··· Provided records

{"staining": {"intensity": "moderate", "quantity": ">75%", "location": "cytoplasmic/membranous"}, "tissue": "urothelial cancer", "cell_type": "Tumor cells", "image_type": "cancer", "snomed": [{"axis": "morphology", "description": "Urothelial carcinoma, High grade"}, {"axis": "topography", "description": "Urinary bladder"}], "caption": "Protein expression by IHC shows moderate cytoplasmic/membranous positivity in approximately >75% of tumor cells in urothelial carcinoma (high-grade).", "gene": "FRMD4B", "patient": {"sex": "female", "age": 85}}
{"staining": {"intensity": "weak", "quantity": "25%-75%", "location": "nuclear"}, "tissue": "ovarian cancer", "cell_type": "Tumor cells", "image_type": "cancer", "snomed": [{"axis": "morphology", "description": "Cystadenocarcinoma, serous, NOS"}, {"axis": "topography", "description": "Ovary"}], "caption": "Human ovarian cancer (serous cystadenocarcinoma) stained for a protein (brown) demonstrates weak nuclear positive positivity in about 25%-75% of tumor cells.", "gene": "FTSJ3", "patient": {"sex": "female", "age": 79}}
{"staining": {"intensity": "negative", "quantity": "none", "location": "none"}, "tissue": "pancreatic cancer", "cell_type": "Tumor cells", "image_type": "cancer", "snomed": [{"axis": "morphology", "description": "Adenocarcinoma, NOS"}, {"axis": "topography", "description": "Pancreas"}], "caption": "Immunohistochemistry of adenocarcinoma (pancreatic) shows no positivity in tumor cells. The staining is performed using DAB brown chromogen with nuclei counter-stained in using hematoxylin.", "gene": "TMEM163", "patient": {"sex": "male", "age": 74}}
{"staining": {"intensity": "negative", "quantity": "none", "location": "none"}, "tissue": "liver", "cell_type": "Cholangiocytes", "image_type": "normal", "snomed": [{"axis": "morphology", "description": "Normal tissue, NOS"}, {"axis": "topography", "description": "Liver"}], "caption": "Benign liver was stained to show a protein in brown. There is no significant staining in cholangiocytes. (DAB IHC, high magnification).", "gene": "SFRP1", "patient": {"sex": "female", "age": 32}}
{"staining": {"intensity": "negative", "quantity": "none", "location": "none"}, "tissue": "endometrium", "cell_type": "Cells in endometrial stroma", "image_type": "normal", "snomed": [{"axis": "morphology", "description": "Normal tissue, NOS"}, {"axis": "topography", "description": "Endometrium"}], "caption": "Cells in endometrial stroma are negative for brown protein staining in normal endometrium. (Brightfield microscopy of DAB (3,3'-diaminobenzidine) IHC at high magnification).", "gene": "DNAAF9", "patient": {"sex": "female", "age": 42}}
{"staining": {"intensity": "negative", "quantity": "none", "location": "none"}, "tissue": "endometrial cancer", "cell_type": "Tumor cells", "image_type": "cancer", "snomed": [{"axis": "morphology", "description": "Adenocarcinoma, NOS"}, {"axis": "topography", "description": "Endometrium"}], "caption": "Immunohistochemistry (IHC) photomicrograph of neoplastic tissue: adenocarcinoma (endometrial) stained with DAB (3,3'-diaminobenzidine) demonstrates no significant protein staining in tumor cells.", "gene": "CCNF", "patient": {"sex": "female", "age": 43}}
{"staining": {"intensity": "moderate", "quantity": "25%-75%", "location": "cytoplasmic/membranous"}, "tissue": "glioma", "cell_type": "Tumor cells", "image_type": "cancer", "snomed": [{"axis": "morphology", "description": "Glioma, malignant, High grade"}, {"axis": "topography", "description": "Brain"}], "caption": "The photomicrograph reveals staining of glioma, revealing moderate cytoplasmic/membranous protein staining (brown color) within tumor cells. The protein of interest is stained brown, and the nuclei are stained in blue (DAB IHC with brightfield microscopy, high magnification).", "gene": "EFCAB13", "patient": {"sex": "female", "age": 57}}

······

Exercise requirements – Restate word for word the lines from the line containing "endometrial stroma are" through the last line of the listing, inclusive, and nothing beyond them.

Task output –
{"staining": {"intensity": "negative", "quantity": "none", "location": "none"}, "tissue": "endometrium", "cell_type": "Cells in endometrial stroma", "image_type": "normal", "snomed": [{"axis": "morphology", "description": "Normal tissue, NOS"}, {"axis": "topography", "description": "Endometrium"}], "caption": "Cells in endometrial stroma are negative for brown protein staining in normal endometrium. (Brightfield microscopy of DAB (3,3'-diaminobenzidine) IHC at high magnification).", "gene": "DNAAF9", "patient": {"sex": "female", "age": 42}}
{"staining": {"intensity": "negative", "quantity": "none", "location": "none"}, "tissue": "endometrial cancer", "cell_type": "Tumor cells", "image_type": "cancer", "snomed": [{"axis": "morphology", "description": "Adenocarcinoma, NOS"}, {"axis": "topography", "description": "Endometrium"}], "caption": "Immunohistochemistry (IHC) photomicrograph of neoplastic tissue: adenocarcinoma (endometrial) stained with DAB (3,3'-diaminobenzidine) demonstrates no significant protein staining in tumor cells.", "gene": "CCNF", "patient": {"sex": "female", "age": 43}}
{"staining": {"intensity": "moderate", "quantity": "25%-75%", "location": "cytoplasmic/membranous"}, "tissue": "glioma", "cell_type": "Tumor cells", "image_type": "cancer", "snomed": [{"axis": "morphology", "description": "Glioma, malignant, High grade"}, {"axis": "topography", "description": "Brain"}], "caption": "The photomicrograph reveals staining of glioma, revealing moderate cytoplasmic/membranous protein staining (brown color) within tumor cells. The protein of interest is stained brown, and the nuclei are stained in blue (DAB IHC with brightfield microscopy, high magnification).", "gene": "EFCAB13", "patient": {"sex": "female", "age": 57}}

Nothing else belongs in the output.